On July 11, 2018, S. 3194, the Capping Prescription Costs Act of 2018 was introduced by Sen. Elizabeth Warren (D-MA) and referred to the Senate Health, Education, Labor, and Pensions Committee. The bill would amend the Patient Protection and Affordable Care Act cap prescription drug cost-sharing at $250 per month for each enrolled individual, or $500 for each family.
On August 28, 2018, S. 3392, Modernizing Obstetric Medicine Standards Act. of 2018 or the MOMS Act was introduced by Sen. Kirsten Gillibrand (D-NY) with Sen. Cory Booker (D-NJ) and Sen. Kamala Harris (D-CA) as cosponsors) and referred to the Senate Health, Education, Labor, and Pensions Committee. The bill would direct the Health and Human Services Secretary to establish the Alliance for Innovation on Maternal Health program. The program would initiate a “national data-driven maternal safety and quality improvement initiative based on evidence-based best practices to improve maternal safety and outcomes.”
The program would implement standardized best practices, to be known as “maternal safety bundles”, for the purpose of maternal mortality and morbidity prevention. The best practices would address the following topics:
(i) Obstetric hemorrhage.
(ii) Maternal mental, behavioral, and emotional health.
(iii) Maternal venous and thromboembolism.
(iv) Severe hypertension in pregnancy, including preeclampsia.

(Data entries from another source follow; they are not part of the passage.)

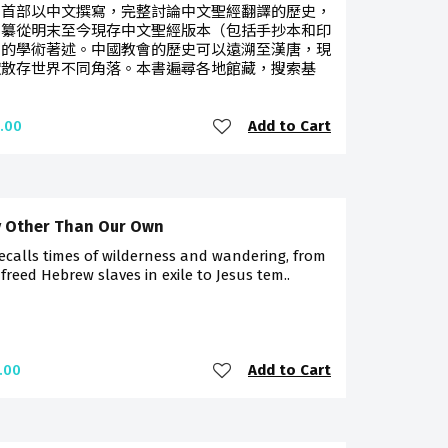
是首部以中文撰寫，完整討論中文聖經翻譯的歷史，
編纂從明末至今現存中文聖經版本（包括手抄本和印
）的學術著述。中國教會的歷史可以遠溯至漢唐，現
獻散存世界不同角落。本書遍尋各地館藏，搜索基
Add to Cart
.00
 Other Than Our Own
ecalls times of wilderness and wandering, from
freed Hebrew slaves in exile to Jesus tem..
Add to Cart
.00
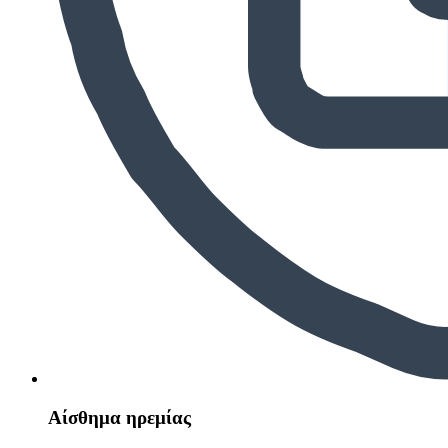
Αίσθημα ηρεμίας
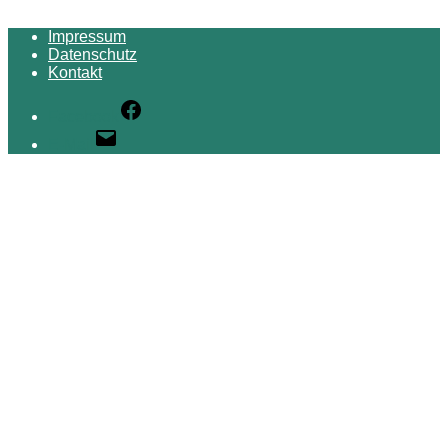
Impressum
Datenschutz
Kontakt
Facebook
E-Mail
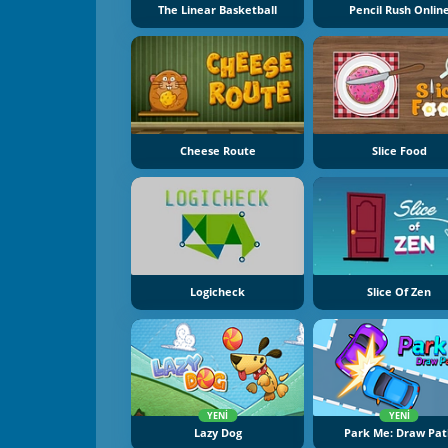
The Linear Basketball
Pencil Rush Onlin
Cheese Route
Slice Food
Logicheck
Slice Of Zen
YENI
YENI
Lazy Dog
Park Me: Draw Pa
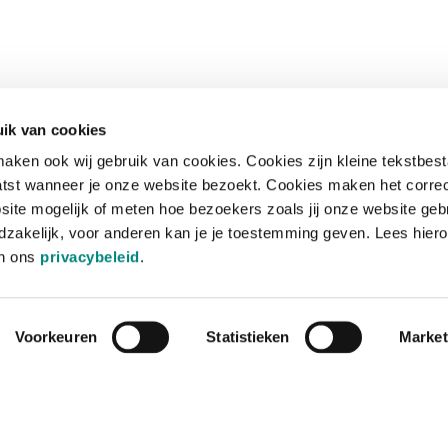
ik van cookies
aken ook wij gebruik van cookies. Cookies zijn kleine tekstbes
tst wanneer je onze website bezoekt. Cookies maken het corre
site mogelijk of meten hoe bezoekers zoals jij onze website geb
zakelijk, voor anderen kan je je toestemming geven. Lees hiero
in ons
privacybeleid
.
Voorkeuren
Statistieken
Market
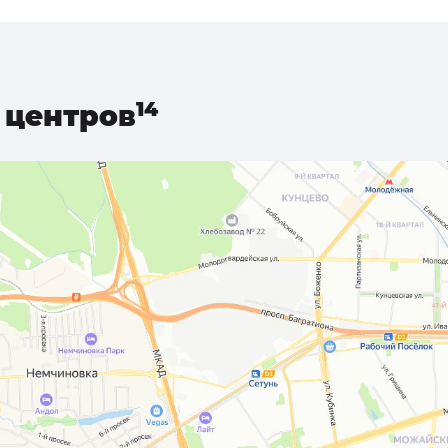
центров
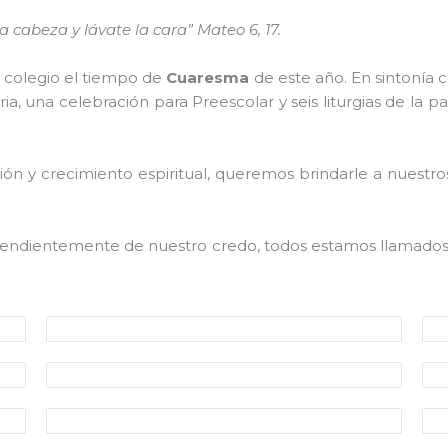
 cabeza y lávate la cara” Mateo 6, 17.
o colegio el tiempo de
Cuaresma
de este año. En sintonía c
ia, una celebración para Preescolar y seis liturgias de la p
ión y crecimiento espiritual, queremos brindarle a nuestr
endientemente de nuestro credo, todos estamos llamados 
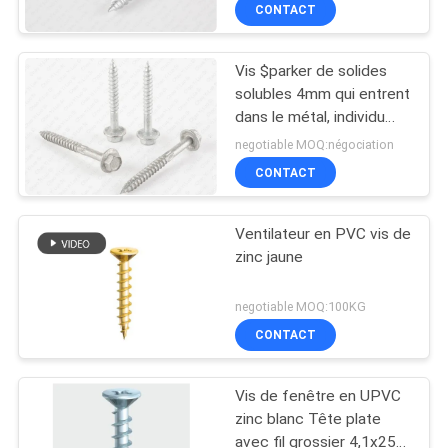
CONTACT
CONTRÔLE
Vis $parker de solides
DE
26
solubles 4mm qui entrent
QUALITÉ
dans le métal, individu
Self vis de forage.
filetant des vis de
negotiable MOQ:négociation
machine
CONTACTEZ-
CONTACT
NOUS
Ventilateur en PVC vis de
zinc jaune
NOUVELLES
15
negotiable MOQ:100KG
Auto
DEMANDEZ
CONTACT
UNE
autotaraudeuses
Vis de fenêtre en UPVC
CITATION
zinc blanc Tête plate
avec fil grossier 4,1x25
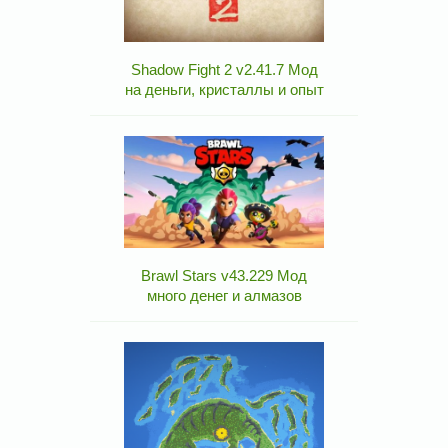
Shadow Fight 2 v2.41.7 Мод
на деньги, кристаллы и опыт
Brawl Stars v43.229 Мод
много денег и алмазов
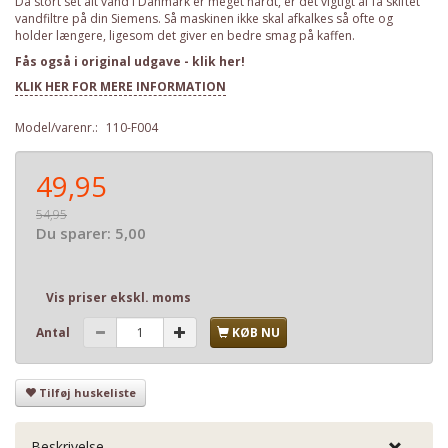
Da stort set alt vand i Danmark er meget hårdt, er det vigtigt af få skiftet
vandfiltre på din Siemens. Så maskinen ikke skal afkalkes så ofte og
holder længere, ligesom det giver en bedre smag på kaffen.
Fås også i original udgave - klik her!
KLIK HER FOR MERE INFORMATION
Model/varenr.:
110-F004
49,95
54,95
Du sparer:
5,00
Vis priser ekskl. moms
Antal
KØB NU
Tilføj huskeliste
Beskrivelse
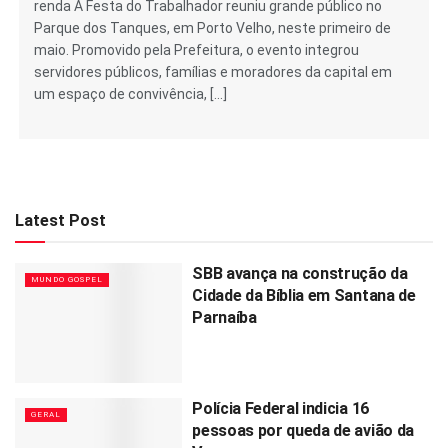
renda A Festa do Trabalhador reuniu grande público no
Parque dos Tanques, em Porto Velho, neste primeiro de
maio. Promovido pela Prefeitura, o evento integrou
servidores públicos, famílias e moradores da capital em
um espaço de convivência, […]
Latest Post
SBB avança na construção da
MUNDO GOSPEL
Cidade da Bíblia em Santana de
Parnaíba
Polícia Federal indicia 16
GERAL
pessoas por queda de avião da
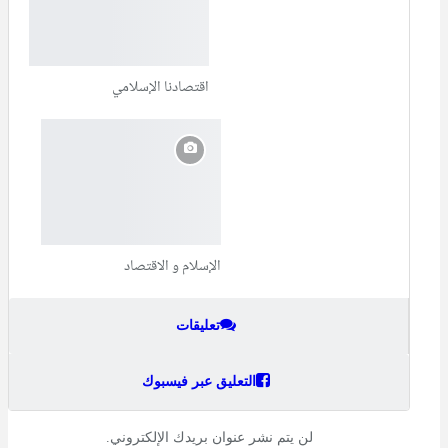
اقتصادنا الإسلامي
الإسلام و الاقتصاد
تعليقات
التعليق عبر فيسبوك
لن يتم نشر عنوان بريدك الإلكتروني.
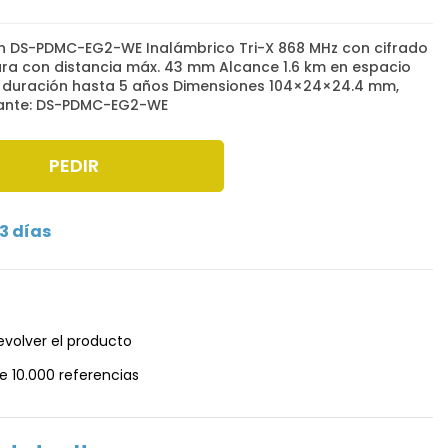
on DS-PDMC-EG2-WE Inalámbrico Tri-X 868 MHz con cifrado
ura con distancia máx. 43 mm Alcance 1.6 km en espacio
A, duración hasta 5 años Dimensiones 104×24×24.4 mm,
cante: DS-PDMC-EG2-WE
PEDIR
3 días
evolver el producto
e 10.000 referencias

(v) Obstetric care for women with substance abuse disorder.
(vi) Postpartum care basics for maternal safety.
(vii) Reduction of racial and ethnic disparities in maternity care.
(viii) Safe reduction of primary cesarean birth.
(ix) Severe maternal morbidity review.
(x) Support after a severe maternal morbidity event.
(xi) Ways to empower and listen to women before, during, and after childbirth to ensure better communication between patients and health care providers.
(xii) Other leading causes of maternal mortality and morbidity, including infection or sepsis and cardiomyopathy
Tinkering with the Affordable Care Act
On August 28, 2018, H.R. 4616, the Employer Relief Act of 2018, was introduced by Rep. Devin Nunes (R-CA) and referred to the House Ways and Means Committee. This bill would amend the Internal Revenue Code to suspend the employer mandate for health insurance coverage until January 1, 2019. The bill amends the Patient Protection and Affordable Care Act to delay for one year, until after December 31, 2020, the implementation of the excise tax on high cost employer-sponsored health coverage (commonly referred to as the Cadillac tax).
Medicare Marches On
On September 27, 2018, H.Res. 1096 was introduced by Rep. Glenn Grothman (R-WI) and referred to the House Energy and Commerce and Ways and Means Committees. The resolution expresses the sense of the House of Representatives that
(1) the House of Representatives has a duty to work to maintain and strengthen Medicare for current and future generations of Americans; and
(2) the integrity of Medicare should be preserved by maintaining the current eligibility age of 65.
On September 27, 2018, H.R. 6936, the Bridge to Medicare Act of 2018 was introduced by Rep. Ami Bera (D-CA) and referred to the House Ways and Means Committee. The bill would amend the Internal Revenue Code to allow a deduction for health insurance costs of eligible retirees (no earned income, no Medicare Part A or B).
On July 24, 2018, H.R. 6488, the Seniors Accessing Vouchers Equally Act (SAVE Act) was introduced by Rep. Joe Barton (R-TX) and referred to the House Energy and Commerce and House Ways and Means Committees. The bill would exempt from certain criminal penalties the offering and use of certain pharmaceutical manufacturer coupons to waive or reduce cost-sharing otherwise applied under the Medicare prescription drug benefit.